REQUIRED ACTION
Below is a listing with pictures in it. Copy it exactly without them.

(SOURCE DATA Opens)

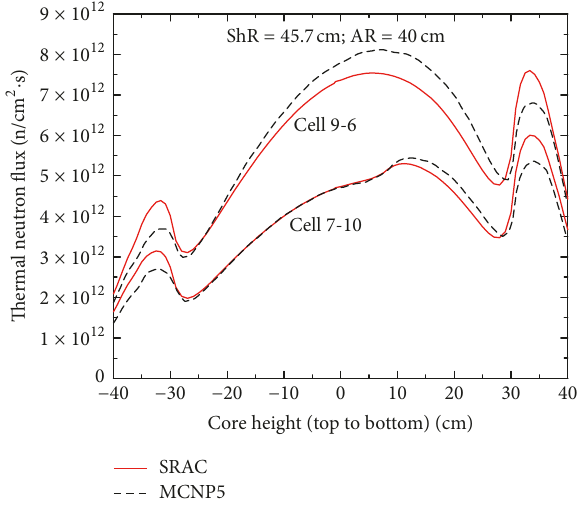
Figure12:Thermalneutronfluxdistributionalongtheneutrontrap. Rods in: ShR = 45.7 cm and AR = 40 cm; Rods out: ShR = 0 cm and AR =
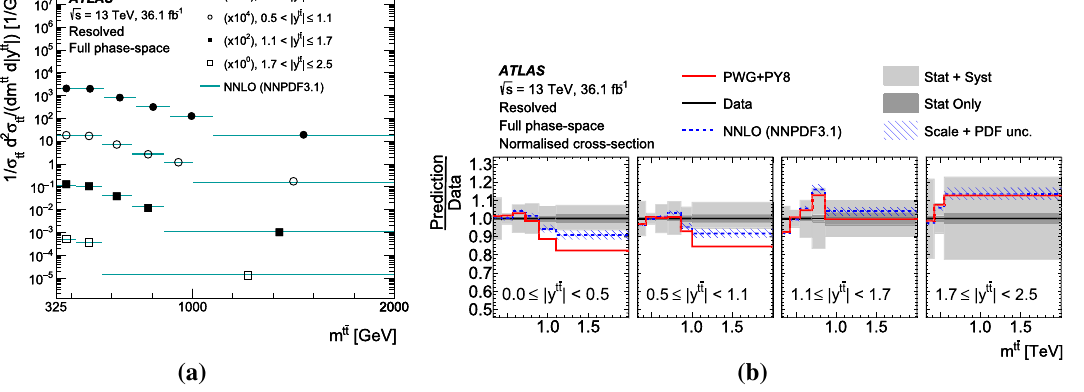
Fig. 63 a Parton-level normalised differential cross-section as a func- (cid:7) (cid:7) (cid:7) in the resolved topology compared with the (cid:7) y t ¯ t tion of m t ¯ t in bins of NNLO prediction obtained using the NNPDF3.1 NNLO PDF set. Data points are placed at the centre of each bin. b The ratio of the measured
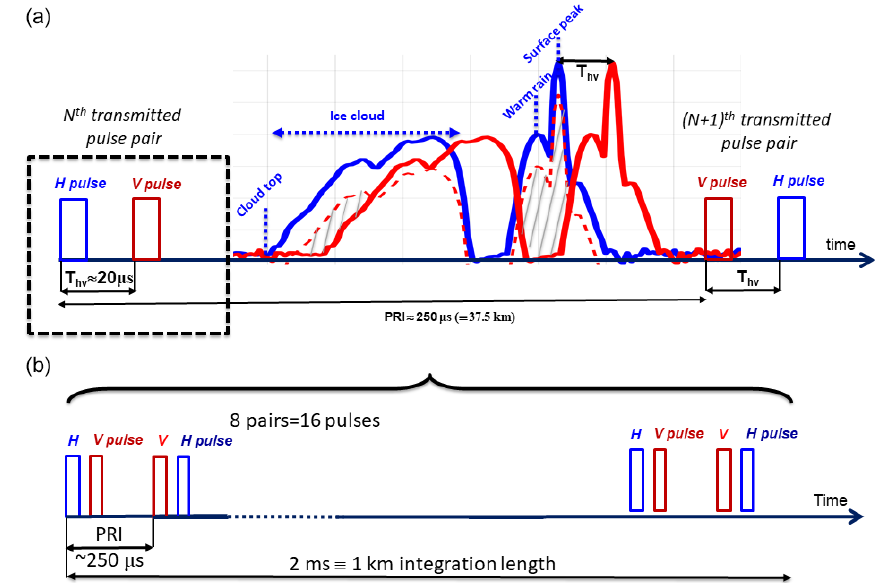
Figure 8. (b) The timing of the transmitted pulse sequence proposed for WIVERN with interlaced H - V pairs. A sequence of M = 8 pairs correspond to 2ms, equivalent to a 1km distance along the scanning track. Note that the order of the polarization state of each pulse pair is switched from pulse to pulse in order to cancel out differential phase shift effects between the two channels. (a) Example of the return echoes from a scene including an ice cloud, a cloud-free region, and warm rain above a strongly reflecting surface. The returns in the H channel are plotted in blue and those in the V channel (lagging by 20µs) in red. The dashed red line corresponds to the interference caused by the blue H pulse encountering a depolarizing target. A very high depolarization ratio of − 10dB has been used to exacerbate this effect that leads to returns in regions void of hydrometeors (later referred to as ghosts) in the red H channel. The hatched areas represent ranges where the ghosts exceed the co-polar signal. In this case, the one from the ground and the warm rain is much more serious (and appears shifted upward by circa 3km in correspondence to the cloud-free region) than the one caused by the large Z gradients at the top of the cloud. A similar reasoning applies to the H channel (not shown for clarity of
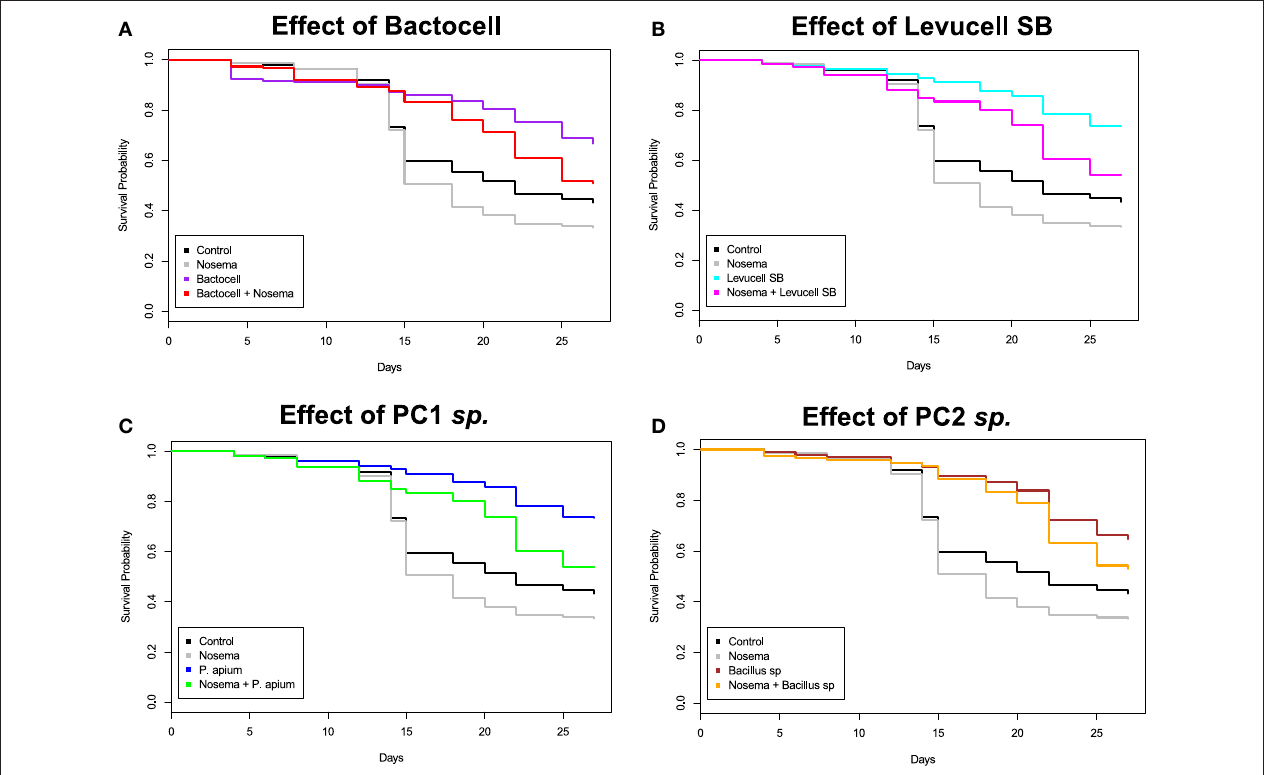
FIGURE 3 | Kaplan-Meier Survival curves distribution of bees in each experimental group during the 27 days cage bee experiment. The y-axis represents the Kaplan-Meier estimates of the survival probabilities. The x-axis represents the experimental days. (A) Effect of Bactocell ® administration (prophylactic: Bactocell ® group and curative: Nosema + Bactocell) on honeybee survival. (B) Effect of Levucell ® administration (prophylactic: Levucell group and curative: Nosema + Levucell) on honeybee survival. (C) Effect of PC1 sp. ( Parasaccharibacter apium probiotic candidate) administration (prophylactic: PC1 sp. group and curative: Nosema + PC1 sp.) on honeybee survival (D) Effect of PC2 sp . ( Bacillus probiotic candidate) administration (prophylactic: PC2 sp. group and curative: Nosema + PC2 sp.) on honeybee survival.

(SOURCE DATA Closes)

TASK SOLUTION
Figure12:Thermalneutronfluxdistributionalongtheneutrontrap. Rods in: ShR = 45.7 cm and AR = 40 cm; Rods out: ShR = 0 cm and AR =
Fig. 63 a Parton-level normalised differential cross-section as a func- (cid:7) (cid:7) (cid:7) in the resolved topology compared with the (cid:7) y t ¯ t tion of m t ¯ t in bins of NNLO prediction obtained using the NNPDF3.1 NNLO PDF set. Data points are placed at the centre of each bin. b The ratio of the measured
Figure 8. (b) The timing of the transmitted pulse sequence proposed for WIVERN with interlaced H - V pairs. A sequence of M = 8 pairs correspond to 2ms, equivalent to a 1km distance along the scanning track. Note that the order of the polarization state of each pulse pair is switched from pulse to pulse in order to cancel out differential phase shift effects between the two channels. (a) Example of the return echoes from a scene including an ice cloud, a cloud-free region, and warm rain above a strongly reflecting surface. The returns in the H channel are plotted in blue and those in the V channel (lagging by 20µs) in red. The dashed red line corresponds to the interference caused by the blue H pulse encountering a depolarizing target. A very high depolarization ratio of − 10dB has been used to exacerbate this effect that leads to returns in regions void of hydrometeors (later referred to as ghosts) in the red H channel. The hatched areas represent ranges where the ghosts exceed the co-polar signal. In this case, the one from the ground and the warm rain is much more serious (and appears shifted upward by circa 3km in correspondence to the cloud-free region) than the one caused by the large Z gradients at the top of the cloud. A similar reasoning applies to the H channel (not shown for clarity of
FIGURE 3 | Kaplan-Meier Survival curves distribution of bees in each experimental group during the 27 days cage bee experiment. The y-axis represents the Kaplan-Meier estimates of the survival probabilities. The x-axis represents the experimental days. (A) Effect of Bactocell ® administration (prophylactic: Bactocell ® group and curative: Nosema + Bactocell) on honeybee survival. (B) Effect of Levucell ® administration (prophylactic: Levucell group and curative: Nosema + Levucell) on honeybee survival. (C) Effect of PC1 sp. ( Parasaccharibacter apium probiotic candidate) administration (prophylactic: PC1 sp. group and curative: Nosema + PC1 sp.) on honeybee survival (D) Effect of PC2 sp . ( Bacillus probiotic candidate) administration (prophylactic: PC2 sp. group and curative: Nosema + PC2 sp.) on honeybee survival.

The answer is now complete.